Il denaro sporco, frutto delle estorsioni e dello spaccio nei territori del Parco Verde e del Bronx di Caivano, veniva reinvestito in giocate al “10eLotto” e in parte anche sulle scommesse sportive. Oltre 766mila euro scommessi in poche settimane, tra settembre e ottobre 2022. Di questi, almeno 137mila sarebbero direttamente collegati ad attività criminali.
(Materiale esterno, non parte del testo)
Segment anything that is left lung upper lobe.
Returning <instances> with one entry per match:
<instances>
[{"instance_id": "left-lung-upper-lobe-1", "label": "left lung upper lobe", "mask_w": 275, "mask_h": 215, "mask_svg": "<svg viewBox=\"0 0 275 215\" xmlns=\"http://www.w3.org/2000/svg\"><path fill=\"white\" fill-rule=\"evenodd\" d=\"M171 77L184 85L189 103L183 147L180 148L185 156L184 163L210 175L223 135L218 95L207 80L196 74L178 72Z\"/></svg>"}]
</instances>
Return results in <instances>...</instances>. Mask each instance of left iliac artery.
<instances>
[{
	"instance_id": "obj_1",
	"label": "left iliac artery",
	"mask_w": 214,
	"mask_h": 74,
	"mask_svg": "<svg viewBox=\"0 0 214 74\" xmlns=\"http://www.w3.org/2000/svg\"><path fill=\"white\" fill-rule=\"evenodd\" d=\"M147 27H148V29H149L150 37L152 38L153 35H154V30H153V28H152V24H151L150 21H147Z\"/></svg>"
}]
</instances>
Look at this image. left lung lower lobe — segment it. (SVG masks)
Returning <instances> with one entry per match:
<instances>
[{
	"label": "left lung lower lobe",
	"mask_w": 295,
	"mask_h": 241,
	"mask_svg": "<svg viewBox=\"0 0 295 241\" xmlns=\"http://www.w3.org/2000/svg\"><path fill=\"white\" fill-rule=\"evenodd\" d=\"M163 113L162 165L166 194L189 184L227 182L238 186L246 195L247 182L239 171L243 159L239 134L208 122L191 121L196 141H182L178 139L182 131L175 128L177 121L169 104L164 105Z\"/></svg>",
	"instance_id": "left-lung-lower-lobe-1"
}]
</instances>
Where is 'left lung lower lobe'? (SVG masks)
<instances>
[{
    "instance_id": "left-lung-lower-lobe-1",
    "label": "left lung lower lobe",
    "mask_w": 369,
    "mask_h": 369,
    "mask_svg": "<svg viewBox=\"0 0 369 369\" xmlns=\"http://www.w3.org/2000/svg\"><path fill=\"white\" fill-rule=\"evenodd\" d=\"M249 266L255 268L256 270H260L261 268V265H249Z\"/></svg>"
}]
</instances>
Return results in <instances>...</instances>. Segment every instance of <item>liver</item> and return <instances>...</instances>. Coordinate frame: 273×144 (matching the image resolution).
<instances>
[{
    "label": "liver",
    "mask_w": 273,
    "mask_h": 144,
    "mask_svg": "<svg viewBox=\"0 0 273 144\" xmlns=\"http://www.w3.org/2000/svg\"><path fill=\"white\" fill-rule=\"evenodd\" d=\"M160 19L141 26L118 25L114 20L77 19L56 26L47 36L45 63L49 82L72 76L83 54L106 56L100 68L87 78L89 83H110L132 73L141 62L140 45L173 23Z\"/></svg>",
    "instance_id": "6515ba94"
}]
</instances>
L’operazione, secondo gli inquirenti, porta la firma dei clan Sautto-Ciccarelli e Angelino-Gallo. Le giocate, spesso vincenti, erano intestate a una donna che avrebbe agito come prestanome. Il 29 settembre del 2022, ad esempio, ha effettuato cinque puntate identiche con i numeri 5-25-85, vincendo in tutto 45mila euro. Il 13 ottobre, con dieci giocate sui numeri 6-26-90, ne ha incassati altri 90mila.
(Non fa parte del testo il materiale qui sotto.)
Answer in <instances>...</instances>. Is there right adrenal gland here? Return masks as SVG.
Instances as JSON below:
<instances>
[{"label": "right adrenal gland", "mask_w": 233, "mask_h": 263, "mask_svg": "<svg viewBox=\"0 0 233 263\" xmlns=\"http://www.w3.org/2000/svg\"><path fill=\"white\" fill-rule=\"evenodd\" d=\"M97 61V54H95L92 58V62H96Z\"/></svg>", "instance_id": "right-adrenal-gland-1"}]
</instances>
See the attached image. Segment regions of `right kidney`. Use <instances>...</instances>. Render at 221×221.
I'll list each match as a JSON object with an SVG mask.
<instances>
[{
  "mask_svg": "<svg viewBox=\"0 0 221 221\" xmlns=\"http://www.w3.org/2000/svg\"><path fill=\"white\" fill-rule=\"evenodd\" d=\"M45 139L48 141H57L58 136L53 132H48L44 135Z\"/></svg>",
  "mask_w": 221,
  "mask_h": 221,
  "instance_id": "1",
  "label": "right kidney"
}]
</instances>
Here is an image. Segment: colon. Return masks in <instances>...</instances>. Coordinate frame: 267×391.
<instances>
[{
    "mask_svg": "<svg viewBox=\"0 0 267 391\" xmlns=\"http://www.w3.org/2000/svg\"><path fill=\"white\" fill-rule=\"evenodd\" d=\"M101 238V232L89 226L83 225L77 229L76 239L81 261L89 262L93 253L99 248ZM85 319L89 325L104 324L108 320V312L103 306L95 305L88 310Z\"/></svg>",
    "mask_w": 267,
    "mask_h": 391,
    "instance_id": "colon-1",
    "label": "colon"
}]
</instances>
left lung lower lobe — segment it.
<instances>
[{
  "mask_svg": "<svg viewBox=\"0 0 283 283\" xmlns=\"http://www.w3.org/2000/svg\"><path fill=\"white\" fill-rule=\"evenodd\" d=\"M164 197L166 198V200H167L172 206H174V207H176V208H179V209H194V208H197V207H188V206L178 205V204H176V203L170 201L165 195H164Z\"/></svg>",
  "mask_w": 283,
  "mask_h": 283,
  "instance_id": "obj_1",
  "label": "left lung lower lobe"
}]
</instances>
Tra i destinatari delle misure anche i titolari di una ricevitoria, che avrebbero contribuito al sistema “vincente” incassando premi per 155mila euro a fronte di circa 50mila scommessi. Il giudice ha disposto il sequestro di beni per un valore di 151mila euro, un immobile e gli strumenti per le giocate, pur non riconoscendo l’aggravante del metodo mafioso.
Un sistema che, dietro la facciata della fortuna, nascondeva il volto oscuro della criminalità organizzata.